▶ Task statement
Find every line in the rows below that contains the string "tuning" and copy each of those lines. Treat the match as case-sensitive.

▶ Supplied material

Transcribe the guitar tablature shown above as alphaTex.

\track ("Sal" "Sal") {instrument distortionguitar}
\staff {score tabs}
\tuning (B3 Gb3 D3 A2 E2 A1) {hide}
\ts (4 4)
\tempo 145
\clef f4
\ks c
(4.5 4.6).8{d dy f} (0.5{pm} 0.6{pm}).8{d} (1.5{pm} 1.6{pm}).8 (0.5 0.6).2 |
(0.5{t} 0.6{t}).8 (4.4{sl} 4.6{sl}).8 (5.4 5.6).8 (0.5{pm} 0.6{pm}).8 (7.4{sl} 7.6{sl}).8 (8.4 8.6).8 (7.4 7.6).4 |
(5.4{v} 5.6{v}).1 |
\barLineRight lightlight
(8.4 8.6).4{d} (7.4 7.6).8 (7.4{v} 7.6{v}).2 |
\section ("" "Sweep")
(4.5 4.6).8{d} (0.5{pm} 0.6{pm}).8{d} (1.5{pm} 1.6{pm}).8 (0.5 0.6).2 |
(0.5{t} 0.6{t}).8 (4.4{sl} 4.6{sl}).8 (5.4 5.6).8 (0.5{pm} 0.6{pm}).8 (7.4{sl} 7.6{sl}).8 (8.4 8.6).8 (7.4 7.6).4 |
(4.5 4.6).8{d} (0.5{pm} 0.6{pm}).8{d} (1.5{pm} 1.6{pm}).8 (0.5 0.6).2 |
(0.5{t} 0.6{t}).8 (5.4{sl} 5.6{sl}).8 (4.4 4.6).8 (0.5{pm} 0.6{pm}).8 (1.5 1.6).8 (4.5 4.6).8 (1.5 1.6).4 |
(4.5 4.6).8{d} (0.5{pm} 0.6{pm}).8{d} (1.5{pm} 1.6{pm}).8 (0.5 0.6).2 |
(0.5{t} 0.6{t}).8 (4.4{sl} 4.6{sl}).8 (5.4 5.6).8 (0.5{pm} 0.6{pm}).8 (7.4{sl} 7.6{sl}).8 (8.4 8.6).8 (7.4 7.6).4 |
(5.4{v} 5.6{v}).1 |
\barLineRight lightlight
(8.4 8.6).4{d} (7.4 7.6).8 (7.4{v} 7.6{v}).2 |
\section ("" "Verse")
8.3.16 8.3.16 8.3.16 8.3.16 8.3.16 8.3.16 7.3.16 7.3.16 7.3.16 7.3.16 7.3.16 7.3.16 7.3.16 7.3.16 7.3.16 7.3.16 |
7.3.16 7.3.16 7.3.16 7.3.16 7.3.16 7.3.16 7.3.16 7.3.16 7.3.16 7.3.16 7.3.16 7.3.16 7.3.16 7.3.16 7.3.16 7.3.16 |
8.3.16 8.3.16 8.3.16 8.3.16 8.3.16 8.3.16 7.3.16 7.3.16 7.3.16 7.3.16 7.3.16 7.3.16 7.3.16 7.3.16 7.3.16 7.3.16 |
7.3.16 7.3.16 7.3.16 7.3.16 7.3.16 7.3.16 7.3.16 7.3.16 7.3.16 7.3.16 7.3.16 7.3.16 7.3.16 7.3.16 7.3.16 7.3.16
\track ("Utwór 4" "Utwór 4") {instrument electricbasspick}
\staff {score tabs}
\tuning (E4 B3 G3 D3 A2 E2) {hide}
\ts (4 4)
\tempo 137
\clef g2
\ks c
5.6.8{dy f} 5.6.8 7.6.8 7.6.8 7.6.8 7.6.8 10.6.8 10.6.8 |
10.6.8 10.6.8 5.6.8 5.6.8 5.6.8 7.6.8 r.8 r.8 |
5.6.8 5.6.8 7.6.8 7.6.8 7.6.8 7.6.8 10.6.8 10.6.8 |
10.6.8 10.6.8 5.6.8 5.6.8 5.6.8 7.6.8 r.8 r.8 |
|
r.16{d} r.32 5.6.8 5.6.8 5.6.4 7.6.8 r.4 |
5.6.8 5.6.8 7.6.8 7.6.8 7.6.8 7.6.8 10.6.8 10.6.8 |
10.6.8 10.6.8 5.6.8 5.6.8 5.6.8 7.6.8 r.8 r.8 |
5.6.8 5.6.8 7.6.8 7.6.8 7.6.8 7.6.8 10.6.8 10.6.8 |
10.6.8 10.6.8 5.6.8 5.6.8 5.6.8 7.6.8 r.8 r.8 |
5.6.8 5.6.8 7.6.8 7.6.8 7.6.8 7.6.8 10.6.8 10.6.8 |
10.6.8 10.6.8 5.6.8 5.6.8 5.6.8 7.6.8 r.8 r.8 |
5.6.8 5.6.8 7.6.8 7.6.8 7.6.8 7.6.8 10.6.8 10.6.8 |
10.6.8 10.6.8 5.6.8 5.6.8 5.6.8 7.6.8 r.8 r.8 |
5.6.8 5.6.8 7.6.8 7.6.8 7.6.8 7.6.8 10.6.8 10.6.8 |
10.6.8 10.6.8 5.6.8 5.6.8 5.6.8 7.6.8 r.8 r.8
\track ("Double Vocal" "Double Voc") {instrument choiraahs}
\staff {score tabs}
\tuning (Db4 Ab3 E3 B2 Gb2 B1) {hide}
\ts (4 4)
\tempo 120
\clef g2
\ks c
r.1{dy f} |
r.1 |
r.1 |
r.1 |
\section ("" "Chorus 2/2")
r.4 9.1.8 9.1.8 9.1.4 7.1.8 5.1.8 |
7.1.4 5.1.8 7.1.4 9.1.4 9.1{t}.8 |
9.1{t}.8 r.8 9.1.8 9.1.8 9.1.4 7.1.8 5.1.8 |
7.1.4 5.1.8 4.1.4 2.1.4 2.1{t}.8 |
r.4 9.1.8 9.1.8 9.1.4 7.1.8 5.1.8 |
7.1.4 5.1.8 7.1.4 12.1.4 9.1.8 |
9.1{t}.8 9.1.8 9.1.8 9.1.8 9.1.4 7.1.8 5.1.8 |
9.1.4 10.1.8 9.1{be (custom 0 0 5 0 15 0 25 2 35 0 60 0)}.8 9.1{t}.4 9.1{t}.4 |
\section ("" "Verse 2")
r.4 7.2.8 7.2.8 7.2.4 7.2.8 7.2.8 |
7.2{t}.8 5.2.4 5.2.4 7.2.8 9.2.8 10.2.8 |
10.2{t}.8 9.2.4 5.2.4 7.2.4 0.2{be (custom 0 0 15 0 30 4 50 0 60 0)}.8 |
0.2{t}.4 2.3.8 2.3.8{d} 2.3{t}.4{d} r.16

▶ Written answer
\tuning (B3 Gb3 D3 A2 E2 A1) {hide}
\tuning (E4 B3 G3 D3 A2 E2) {hide}
\tuning (Db4 Ab3 E3 B2 Gb2 B1) {hide}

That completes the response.